By Jay Mooreland via Iris.xyz
When the price of a good or service goes down, it is almost always a good thing. We all love sales, myself included. Getting a “deal” on something can activate the dopamine receptors in our brain and give us a temporary high. Recently, there has been many new “deals” in the investment realm, from low cost advisory services to a reduction in online trading commissions. Let me explain how these could be bad for investors.
Personal Advisory Services
There are a few institutions that offer investment management, financial planning and access to a Certified Financial Planner professional for around 0.30%. That is a significant discount to the traditional advisor model where the cost may be closer to 1.00% – 1.25%. Money is flocking to these institutions because of great advertising and very low cost. But at what price?

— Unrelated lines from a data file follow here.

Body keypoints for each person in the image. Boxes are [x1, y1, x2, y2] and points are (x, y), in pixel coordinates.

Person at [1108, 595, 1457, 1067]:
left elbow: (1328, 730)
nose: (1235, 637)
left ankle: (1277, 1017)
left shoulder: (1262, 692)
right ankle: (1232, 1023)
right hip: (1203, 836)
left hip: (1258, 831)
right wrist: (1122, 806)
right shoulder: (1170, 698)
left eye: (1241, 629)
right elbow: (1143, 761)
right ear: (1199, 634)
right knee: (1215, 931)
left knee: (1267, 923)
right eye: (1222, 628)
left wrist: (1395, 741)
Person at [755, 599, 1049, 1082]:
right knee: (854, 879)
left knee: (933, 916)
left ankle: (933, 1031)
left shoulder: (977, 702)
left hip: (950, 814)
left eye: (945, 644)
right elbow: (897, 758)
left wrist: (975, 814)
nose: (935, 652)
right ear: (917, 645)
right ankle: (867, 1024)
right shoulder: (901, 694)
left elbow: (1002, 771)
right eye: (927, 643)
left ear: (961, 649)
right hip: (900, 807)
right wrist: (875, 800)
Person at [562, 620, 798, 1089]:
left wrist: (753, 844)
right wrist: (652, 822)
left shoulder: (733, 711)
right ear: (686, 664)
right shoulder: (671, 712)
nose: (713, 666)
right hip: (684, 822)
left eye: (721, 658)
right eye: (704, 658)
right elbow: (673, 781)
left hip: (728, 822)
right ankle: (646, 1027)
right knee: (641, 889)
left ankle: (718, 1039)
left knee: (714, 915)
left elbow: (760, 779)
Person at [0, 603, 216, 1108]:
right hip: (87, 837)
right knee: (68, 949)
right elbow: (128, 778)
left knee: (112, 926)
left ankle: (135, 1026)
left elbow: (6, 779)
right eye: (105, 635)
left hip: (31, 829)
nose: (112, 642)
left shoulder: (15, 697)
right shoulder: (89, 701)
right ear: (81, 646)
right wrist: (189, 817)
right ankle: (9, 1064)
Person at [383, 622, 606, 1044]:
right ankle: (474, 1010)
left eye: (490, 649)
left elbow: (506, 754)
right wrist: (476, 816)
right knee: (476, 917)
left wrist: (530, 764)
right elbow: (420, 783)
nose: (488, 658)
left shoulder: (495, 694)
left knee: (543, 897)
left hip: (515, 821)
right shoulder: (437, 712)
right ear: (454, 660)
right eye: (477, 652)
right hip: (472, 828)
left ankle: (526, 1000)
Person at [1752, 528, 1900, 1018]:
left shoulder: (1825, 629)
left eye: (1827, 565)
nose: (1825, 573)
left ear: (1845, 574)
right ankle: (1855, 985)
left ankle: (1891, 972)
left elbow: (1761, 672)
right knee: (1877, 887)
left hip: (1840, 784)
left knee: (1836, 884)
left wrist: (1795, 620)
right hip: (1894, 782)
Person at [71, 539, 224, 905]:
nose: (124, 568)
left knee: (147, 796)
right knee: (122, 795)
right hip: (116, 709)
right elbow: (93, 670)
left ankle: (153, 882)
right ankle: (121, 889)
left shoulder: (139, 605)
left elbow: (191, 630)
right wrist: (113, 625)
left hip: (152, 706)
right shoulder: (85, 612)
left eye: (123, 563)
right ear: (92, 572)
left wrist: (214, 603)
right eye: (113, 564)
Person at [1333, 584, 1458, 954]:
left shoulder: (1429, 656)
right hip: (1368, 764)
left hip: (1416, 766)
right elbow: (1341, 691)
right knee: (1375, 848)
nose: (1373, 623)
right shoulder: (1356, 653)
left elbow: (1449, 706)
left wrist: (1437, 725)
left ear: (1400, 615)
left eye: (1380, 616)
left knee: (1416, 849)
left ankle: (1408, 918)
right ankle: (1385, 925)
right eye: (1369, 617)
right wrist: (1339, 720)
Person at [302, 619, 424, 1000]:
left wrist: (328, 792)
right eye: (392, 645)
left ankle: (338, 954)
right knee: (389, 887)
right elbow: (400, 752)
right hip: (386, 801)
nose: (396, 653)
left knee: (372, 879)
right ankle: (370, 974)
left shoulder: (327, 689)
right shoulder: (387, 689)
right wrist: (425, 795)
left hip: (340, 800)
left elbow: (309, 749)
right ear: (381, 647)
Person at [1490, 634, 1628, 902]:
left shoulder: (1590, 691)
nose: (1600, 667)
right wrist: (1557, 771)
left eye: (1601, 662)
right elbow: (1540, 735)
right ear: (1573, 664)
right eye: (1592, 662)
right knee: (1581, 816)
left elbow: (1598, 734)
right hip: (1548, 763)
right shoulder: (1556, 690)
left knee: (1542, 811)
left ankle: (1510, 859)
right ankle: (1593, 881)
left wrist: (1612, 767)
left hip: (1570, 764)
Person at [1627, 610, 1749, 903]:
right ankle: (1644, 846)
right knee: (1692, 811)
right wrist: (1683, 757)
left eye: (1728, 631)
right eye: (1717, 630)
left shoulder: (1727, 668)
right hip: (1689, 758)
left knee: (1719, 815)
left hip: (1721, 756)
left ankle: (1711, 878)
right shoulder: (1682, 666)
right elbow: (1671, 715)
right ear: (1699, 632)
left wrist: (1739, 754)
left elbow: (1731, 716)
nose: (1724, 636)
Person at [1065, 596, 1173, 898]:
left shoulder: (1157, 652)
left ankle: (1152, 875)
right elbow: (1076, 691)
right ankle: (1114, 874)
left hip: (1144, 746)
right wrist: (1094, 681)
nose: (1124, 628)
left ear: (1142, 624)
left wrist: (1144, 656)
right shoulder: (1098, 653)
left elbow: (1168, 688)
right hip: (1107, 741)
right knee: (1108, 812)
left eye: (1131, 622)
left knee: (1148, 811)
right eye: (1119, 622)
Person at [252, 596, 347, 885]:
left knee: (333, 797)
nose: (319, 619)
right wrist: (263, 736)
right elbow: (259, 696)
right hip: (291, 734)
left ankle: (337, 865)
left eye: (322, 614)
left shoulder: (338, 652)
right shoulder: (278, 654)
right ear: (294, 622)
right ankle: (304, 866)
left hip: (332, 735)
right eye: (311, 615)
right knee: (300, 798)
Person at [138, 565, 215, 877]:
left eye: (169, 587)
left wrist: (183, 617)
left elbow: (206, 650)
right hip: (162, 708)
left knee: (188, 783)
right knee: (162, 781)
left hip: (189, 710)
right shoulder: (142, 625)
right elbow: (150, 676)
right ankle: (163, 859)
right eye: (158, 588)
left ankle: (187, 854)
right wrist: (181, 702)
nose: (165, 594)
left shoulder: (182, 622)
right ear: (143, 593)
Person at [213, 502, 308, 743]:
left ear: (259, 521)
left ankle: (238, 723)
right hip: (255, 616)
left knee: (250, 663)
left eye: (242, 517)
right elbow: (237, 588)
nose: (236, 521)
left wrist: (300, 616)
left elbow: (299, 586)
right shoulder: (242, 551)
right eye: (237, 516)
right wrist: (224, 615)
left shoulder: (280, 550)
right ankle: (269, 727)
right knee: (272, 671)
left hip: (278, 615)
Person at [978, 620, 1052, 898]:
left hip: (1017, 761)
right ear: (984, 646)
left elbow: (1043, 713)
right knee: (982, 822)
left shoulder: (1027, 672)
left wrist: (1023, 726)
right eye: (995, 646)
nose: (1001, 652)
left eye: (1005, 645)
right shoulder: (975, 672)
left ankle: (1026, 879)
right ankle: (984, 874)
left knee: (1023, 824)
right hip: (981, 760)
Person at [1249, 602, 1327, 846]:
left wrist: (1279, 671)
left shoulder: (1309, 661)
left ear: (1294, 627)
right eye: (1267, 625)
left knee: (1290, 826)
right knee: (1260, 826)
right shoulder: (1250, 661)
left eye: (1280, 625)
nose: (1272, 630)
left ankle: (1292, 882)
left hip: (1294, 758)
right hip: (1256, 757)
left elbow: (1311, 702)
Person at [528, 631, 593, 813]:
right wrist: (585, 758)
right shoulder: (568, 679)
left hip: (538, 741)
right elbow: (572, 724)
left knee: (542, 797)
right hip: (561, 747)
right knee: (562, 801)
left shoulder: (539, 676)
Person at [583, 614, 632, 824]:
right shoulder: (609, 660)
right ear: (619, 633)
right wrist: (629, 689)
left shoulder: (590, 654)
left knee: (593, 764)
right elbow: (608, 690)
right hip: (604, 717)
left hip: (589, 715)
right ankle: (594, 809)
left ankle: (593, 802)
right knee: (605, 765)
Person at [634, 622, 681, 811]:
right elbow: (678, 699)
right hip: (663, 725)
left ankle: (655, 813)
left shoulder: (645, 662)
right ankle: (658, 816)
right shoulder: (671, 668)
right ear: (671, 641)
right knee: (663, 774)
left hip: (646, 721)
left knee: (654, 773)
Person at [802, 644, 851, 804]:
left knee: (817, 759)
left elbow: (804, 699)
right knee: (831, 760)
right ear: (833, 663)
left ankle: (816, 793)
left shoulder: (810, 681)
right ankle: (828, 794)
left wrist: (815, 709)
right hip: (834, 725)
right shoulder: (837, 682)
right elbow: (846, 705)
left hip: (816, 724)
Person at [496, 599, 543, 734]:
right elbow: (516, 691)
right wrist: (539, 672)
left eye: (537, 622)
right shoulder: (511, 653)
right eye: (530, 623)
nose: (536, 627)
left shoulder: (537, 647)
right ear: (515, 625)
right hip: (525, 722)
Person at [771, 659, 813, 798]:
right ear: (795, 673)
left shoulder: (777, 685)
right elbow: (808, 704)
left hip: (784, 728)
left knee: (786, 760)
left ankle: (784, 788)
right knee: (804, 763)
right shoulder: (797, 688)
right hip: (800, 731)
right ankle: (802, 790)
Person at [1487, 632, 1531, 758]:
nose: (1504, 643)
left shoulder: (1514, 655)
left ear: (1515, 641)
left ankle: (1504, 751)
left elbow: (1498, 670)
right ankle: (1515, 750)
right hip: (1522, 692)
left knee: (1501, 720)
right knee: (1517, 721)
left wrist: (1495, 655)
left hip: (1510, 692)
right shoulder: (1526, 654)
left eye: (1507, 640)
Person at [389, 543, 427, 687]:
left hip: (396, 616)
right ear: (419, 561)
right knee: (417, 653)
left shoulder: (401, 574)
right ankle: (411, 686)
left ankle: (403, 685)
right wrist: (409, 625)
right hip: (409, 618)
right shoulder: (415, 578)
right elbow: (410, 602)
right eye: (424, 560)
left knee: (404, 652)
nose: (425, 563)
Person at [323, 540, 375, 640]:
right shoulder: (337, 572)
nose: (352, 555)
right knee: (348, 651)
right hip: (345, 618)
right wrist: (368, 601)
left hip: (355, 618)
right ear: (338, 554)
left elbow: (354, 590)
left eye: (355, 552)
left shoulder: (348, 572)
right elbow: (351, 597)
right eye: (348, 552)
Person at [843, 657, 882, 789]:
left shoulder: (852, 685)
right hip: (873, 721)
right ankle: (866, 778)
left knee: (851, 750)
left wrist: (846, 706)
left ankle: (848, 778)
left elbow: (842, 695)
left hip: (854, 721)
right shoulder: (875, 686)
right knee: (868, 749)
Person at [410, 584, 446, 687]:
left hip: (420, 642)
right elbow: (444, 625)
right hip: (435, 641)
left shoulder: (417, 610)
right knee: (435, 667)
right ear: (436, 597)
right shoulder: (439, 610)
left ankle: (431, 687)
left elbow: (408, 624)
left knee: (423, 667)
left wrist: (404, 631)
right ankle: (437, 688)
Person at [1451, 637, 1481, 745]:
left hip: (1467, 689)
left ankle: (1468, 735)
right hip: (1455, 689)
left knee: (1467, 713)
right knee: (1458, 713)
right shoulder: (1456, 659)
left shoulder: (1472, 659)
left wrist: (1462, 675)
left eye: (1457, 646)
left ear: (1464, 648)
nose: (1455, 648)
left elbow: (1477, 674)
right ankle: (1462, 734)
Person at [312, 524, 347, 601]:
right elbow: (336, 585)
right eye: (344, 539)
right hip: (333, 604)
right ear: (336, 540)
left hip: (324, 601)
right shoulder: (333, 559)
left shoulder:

If investors were rational, it would be a no brainer. But we know that all humans act irrationally (make errors in judgement and influenced by emotions). Let’s be honest – the #1 detractor from investor performance is the investor him/herself. In other words, it’s the choices made, not the fee of the program or underlying investment. There is ample evidence to back this up.
How do firms offer comprehensive services at such a discount? It’s called scale. And when you scale something, the personalization and individuality suffers. Sure you get a plan, but how robust is it? You have access to a CFP, but how many hundreds or thousands of people have been assigned to that same CFP?